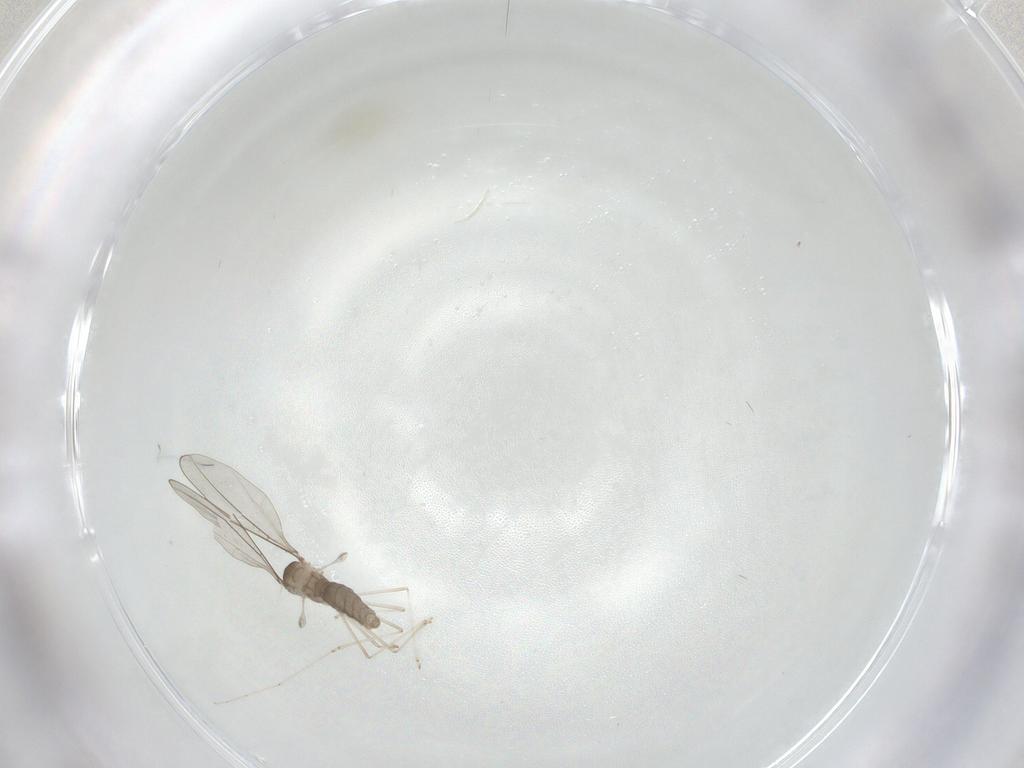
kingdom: Animalia
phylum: Arthropoda
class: Insecta
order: Diptera
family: Cecidomyiidae
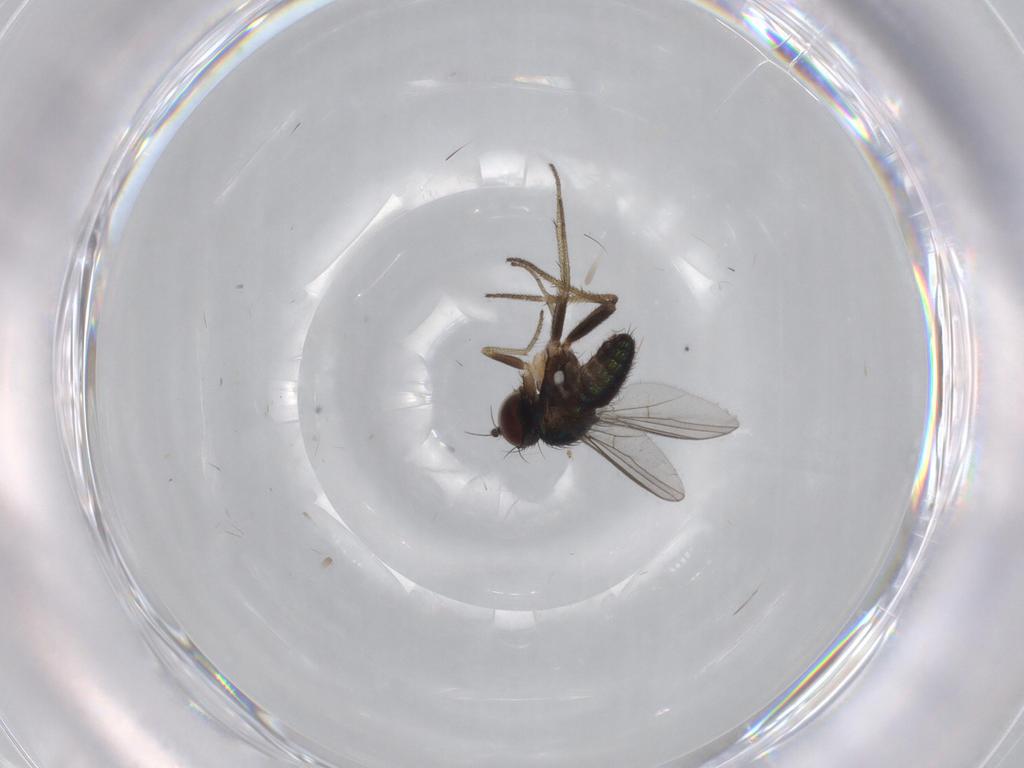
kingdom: Animalia
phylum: Arthropoda
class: Insecta
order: Diptera
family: Dolichopodidae
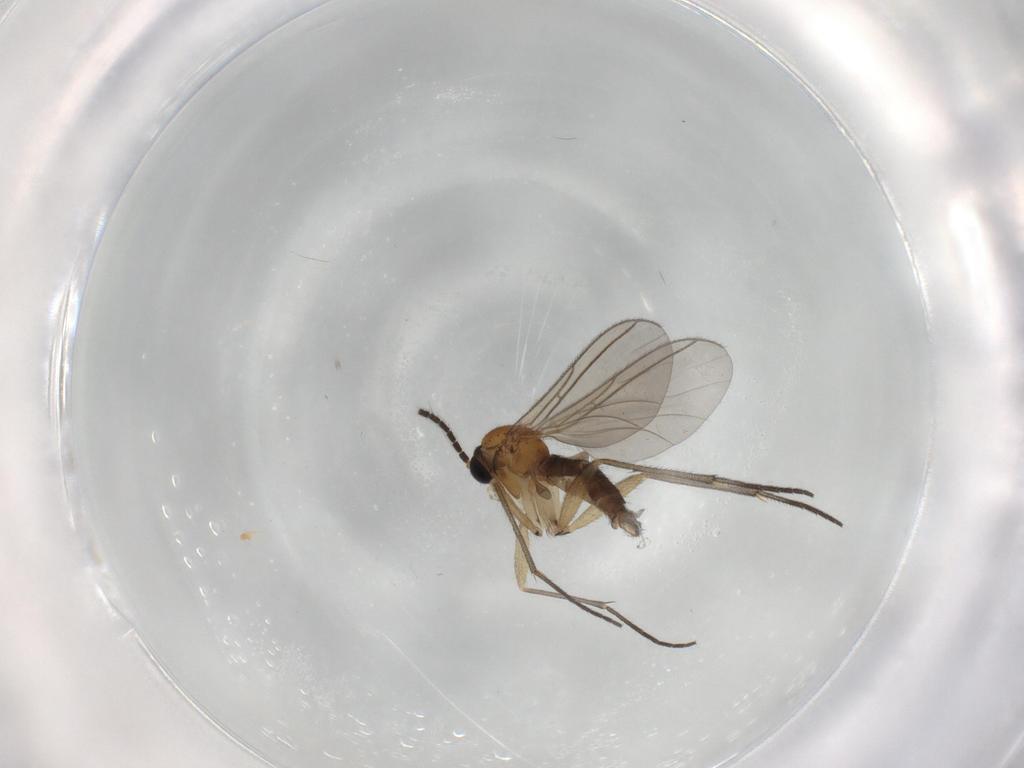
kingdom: Animalia
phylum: Arthropoda
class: Insecta
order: Diptera
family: Sciaridae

━━━━━━━━━━━━━━━━

WRITTEN EXERCISE: Rewrite all the lines above, changing every "phylum" to "division" and keeping everything else the same. Omit the pictures.

EXPECTED OUTPUT:
kingdom: Animalia
division: Arthropoda
class: Insecta
order: Diptera
family: Cecidomyiidae
kingdom: Animalia
division: Arthropoda
class: Insecta
order: Diptera
family: Dolichopodidae
kingdom: Animalia
division: Arthropoda
class: Insecta
order: Diptera
family: Sciaridae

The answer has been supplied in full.